▶ [Instruction] Reproduce the first line of the entries that follow and each later line, word for word, ending with the one containing "Created Date: 31-12-2025".

BEGIN Data in this exercise

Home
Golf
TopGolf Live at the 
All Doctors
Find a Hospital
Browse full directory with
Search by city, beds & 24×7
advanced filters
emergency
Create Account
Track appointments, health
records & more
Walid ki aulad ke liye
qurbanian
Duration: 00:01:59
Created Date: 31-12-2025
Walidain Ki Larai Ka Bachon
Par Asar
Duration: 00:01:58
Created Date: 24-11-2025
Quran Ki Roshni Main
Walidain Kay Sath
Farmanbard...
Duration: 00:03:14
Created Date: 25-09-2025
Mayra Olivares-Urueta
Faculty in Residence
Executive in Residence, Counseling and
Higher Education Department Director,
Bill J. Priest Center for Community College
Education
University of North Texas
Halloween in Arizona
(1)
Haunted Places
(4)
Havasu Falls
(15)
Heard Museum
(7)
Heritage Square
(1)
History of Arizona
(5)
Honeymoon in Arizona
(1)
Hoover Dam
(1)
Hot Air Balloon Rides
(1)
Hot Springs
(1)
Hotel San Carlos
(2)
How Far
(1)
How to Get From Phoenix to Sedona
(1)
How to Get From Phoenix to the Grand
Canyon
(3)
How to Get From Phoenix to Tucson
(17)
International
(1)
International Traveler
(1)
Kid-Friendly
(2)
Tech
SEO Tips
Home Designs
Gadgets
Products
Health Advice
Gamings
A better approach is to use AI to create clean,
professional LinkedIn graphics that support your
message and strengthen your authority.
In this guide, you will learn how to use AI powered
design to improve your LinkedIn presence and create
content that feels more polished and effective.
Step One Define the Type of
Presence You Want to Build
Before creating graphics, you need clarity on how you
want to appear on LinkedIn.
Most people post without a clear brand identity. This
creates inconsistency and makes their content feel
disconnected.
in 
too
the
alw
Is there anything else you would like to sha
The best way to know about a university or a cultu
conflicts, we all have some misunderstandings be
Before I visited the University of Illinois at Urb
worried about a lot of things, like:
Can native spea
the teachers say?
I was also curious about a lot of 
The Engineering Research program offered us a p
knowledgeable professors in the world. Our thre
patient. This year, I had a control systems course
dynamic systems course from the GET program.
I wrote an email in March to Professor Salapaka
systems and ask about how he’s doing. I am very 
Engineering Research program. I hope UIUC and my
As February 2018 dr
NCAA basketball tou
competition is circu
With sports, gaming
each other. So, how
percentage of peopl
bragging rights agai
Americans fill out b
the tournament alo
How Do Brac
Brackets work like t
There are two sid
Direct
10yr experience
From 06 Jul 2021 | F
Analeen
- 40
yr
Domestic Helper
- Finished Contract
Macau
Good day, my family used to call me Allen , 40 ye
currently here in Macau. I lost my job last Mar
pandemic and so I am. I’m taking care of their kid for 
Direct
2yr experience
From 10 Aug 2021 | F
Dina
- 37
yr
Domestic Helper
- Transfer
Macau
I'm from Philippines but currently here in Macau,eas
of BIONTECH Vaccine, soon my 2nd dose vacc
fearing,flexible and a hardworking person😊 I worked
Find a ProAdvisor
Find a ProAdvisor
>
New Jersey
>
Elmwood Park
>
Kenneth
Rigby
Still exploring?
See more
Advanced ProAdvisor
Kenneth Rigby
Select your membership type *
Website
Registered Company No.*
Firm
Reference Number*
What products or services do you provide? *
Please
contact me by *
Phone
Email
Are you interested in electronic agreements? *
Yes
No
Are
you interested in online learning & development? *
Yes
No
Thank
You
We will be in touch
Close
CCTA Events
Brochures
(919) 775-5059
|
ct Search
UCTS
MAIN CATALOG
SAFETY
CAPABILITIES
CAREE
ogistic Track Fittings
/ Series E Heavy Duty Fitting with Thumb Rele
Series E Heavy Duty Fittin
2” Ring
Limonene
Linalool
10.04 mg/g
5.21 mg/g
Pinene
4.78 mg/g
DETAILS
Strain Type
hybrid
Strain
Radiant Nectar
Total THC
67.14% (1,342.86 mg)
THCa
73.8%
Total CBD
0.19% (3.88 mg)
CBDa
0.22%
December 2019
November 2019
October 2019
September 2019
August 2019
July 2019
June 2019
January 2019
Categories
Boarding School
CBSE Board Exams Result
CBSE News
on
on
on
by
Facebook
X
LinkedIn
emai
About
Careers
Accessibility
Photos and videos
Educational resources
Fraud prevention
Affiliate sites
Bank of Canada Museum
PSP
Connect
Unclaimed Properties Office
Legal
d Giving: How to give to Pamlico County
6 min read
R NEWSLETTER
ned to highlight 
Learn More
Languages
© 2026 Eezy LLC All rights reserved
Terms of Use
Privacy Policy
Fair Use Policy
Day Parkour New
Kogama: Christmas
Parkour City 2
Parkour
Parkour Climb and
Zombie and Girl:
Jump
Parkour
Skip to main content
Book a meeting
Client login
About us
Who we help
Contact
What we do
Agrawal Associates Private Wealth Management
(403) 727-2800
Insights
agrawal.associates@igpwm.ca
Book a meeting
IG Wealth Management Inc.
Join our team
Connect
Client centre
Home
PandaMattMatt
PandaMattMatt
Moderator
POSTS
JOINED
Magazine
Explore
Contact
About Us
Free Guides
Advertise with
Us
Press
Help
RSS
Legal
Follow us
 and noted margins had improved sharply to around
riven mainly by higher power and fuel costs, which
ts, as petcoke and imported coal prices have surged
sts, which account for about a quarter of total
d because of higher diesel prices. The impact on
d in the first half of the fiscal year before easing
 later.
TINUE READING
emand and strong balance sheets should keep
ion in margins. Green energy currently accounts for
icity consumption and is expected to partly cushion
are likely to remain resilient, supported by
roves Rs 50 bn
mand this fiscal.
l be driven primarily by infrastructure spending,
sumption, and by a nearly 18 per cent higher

END Data in this exercise

▶ [Reply to the exercise]
Home
Golf
TopGolf Live at the 
All Doctors
Find a Hospital
Browse full directory with
Search by city, beds & 24×7
advanced filters
emergency
Create Account
Track appointments, health
records & more
Walid ki aulad ke liye
qurbanian
Duration: 00:01:59
Created Date: 31-12-2025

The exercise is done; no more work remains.